Бег был моей жизнью. Могу ли я продолжать это делать после того, как ослеп?
Эта статья от первого лица написана Рэйчел Ганц, которая живет в Торонто. Дополнительную информацию об историях от первого лица можно найти в FAQ.
— Мурди, стой!
Моя собака была привязана к моей талии и мчалась в сторону парка. Из-за моего тяжелого дыхания мои новые оранжевые линзы от Канадского национального института слепых (CNIB) запотели. Большие, похожие на очки, оправы всю пробежку двигались вверх и вниз по моему носу, и как только я снова потянулся, чтобы поправить их, Морди потянул.
Моя верхняя часть тела поникла. Оранжевые очки полетели. Я подозревал, что они приземлились где-то поблизости, но без них я не мог обнаружить границы между объектами и их фоном.
Несколько лет назад мне поставили диагноз генетическое заболевание глаз, известное как пигментный ретинит (РП). Клетки моих фоторецепторов умирают по характерному сценарию, вызывая светочувствительность, туннельное зрение и искаженное зрение. По закону я слеп, но сохраняю ровное и яркое поле размером в четверть. Оранжевые линзы создают контраст, выдвигая препятствия на передний план — последняя из длинного списка стратегий, помогающих мне справиться с потерей зрения.
Без них я сморгнула слезы и осмотрела грязь в поисках намека на оранжевый цвет.
Рядом со мной появился черный нос Морди. Его белое лицо слилось со снегом. Его грязная лапа нашла пластиковые рамки в нескольких сантиметрах от них. Когда я снова надел очки на нос, мне показалось, что я вернулся в детство, когда первым признаком слепоты стали мигающие огни.
В детстве я жил на диско-шаре. Сюрреалистическая разобщенность и незнание того, почему мое зрение было таким, вызывало приступы паники, и моей единственной стратегией самоуспокоения было спрятаться в чулане моих бабушки и дедушки и вдыхать переработанный воздух.
К моменту полового созревания эта стратегия показалась мне слишком детской, и мне нужно было попробовать что-то новое. Я всегда завидовал бегунам в нашем районе за их дисциплину, независимость и свободу. Они носились по бетонным улицам, как самодовольные газели. Однажды днём, когда мне было 11, я зашнуровала свои бело-оранжевые кроссовки, вышла из дома без предупреждения и побежала. Глотая свежий воздух, улыбаясь бегунам, прислушиваясь к машинам и разговорам, я почувствовал что-то новое. Я чувствовал себя включенным.
С тех пор бег помог моему психическому здоровью. В старшей школе утренние пробежки на беговой дорожке помогли мне справиться с депрессией. В университете я успокаивал манию, ежедневно бегая вверх и вниз по обледенелым переулкам. Бег связал меня с землей, воздухом, городом. Это было как мое приглашение к существованию.
Бег на длинные дистанции, а также прием лекарств и ежемесячные визиты к психиатру помогли мне справиться с тревогой и биполярным расстройством. Я бежал на большие расстояния, будучи привязанным к реальности через звуковой ландшафт Торонто: сирены, смех, движение транспорта, ветер. Общая тревога жителей города помогла мне преодолеть отчуждение, которое я испытал в детстве.
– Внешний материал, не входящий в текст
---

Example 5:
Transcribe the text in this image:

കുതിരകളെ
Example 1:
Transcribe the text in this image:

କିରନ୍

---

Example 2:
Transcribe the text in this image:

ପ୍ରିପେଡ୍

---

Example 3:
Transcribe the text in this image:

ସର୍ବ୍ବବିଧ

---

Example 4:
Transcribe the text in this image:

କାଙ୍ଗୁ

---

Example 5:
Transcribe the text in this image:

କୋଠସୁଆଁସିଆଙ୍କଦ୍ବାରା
Но к 2019 году я заметил увеличение частоты столкновений со столбами, мусорными баками и детьми. Это не чувствовало себя в безопасности. После двухдневного осмотра глаз у моего нового оптометриста он повернулся ко мне на своем крохотном табурете и спросил: «Ваши родители двоюродные братья?»
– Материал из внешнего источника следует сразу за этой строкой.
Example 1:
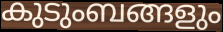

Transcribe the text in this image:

കുടുംബങ്ങളും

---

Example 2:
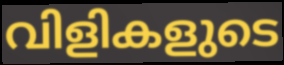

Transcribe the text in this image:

വിളികളുടെ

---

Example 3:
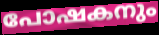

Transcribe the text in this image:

പോഷകനും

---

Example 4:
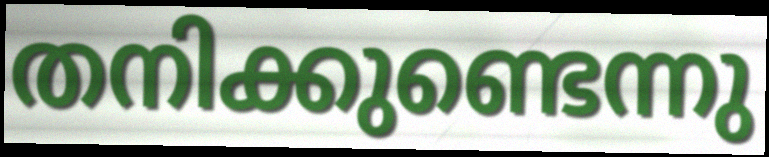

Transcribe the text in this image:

— Я так не думаю? Я полагал.
Он подозревал РП. «Лекарства нет», — сочувствовал он.
«Кто-нибудь слышал о РП?» Я разместил в Instagram.
Слепой коллега пригласил меня на кофе. У нее был друг с РП, который видел только ярко-белое или кромешное черное и которого недавно сбил грузовик.
«Мы все боимся, что нас ударят», — сказала она мне.
Я перестал бежать. К 2020 году, без бега и в условиях всепоглощающей пандемии, панические атаки и истерики захватили мою жизнь. — Разве кто-нибудь не может тебе помочь? мой партнер задавался вопросом.
С тех пор, как офтальмолог больницы Саннибрук подтвердил диагноз РП, CNIB звонил, чтобы запланировать обучение мобильности. Я сопротивлялся, потому что боялся войти в сообщество слепых. У меня все еще было центральное зрение, и когда мне впервые поставили диагноз, мне было легче отрицать, что мне нужна помощь, потому что тревога, сопровождавшая потерю зрения, была изнурительной.